#  > << J&H LICHT EN GELUID - LINKS >> >  > OVER DEZE FORUMS >  >  mirc

## MatthiasB

nu ik geraak met win xp pro niet op de chat maar das normaal dat is normaal als je de java plug in niet geinstaleerd hebt

ik zou dus met mirc op de chat willen komen maar wat zijn :
de descreption:
irc server
port
group

van jullie
dank

matthias (tascam)

t'leven is duur verdomme

----------


## sussudio

Die kun je toch zo uit de chat-pagina-source halen ?

irc.irccity.nl
6667
licht&geluid

Drive-in Discoshow Sussudio
Raad onze URL en win een blik op ons fotoboek.

----------


## MatthiasB

bedankt sus 

en nee ik had het niet zien staan sorry

t'leven is duur verdomme

----------


## Mathijs

In de FAQ staat ook een link naar Java virtual machine.

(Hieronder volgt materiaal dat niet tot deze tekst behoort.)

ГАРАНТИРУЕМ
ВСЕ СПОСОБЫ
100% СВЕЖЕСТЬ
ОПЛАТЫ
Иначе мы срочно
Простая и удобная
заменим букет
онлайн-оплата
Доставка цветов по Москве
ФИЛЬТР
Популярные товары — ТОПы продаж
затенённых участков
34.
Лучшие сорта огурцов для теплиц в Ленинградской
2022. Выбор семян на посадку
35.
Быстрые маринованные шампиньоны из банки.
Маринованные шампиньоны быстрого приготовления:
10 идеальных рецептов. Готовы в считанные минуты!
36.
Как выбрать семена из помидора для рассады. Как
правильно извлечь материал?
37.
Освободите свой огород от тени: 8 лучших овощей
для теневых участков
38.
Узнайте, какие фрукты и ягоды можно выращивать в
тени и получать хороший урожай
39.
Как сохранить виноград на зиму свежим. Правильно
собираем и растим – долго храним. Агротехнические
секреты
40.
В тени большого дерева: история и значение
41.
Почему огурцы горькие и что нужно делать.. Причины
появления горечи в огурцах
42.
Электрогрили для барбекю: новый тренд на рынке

Als je die instaleerd werkt de hele boel weer.

---------------------------------------
Maar mijn studio is bijna af! (met Protools)

----------


## MatthiasB

nee bedankt die boel vreet alleen maar ram geheugen weg en windows xp swapt al genoeg

toch bedankt

t'leven is duur verdomme

----------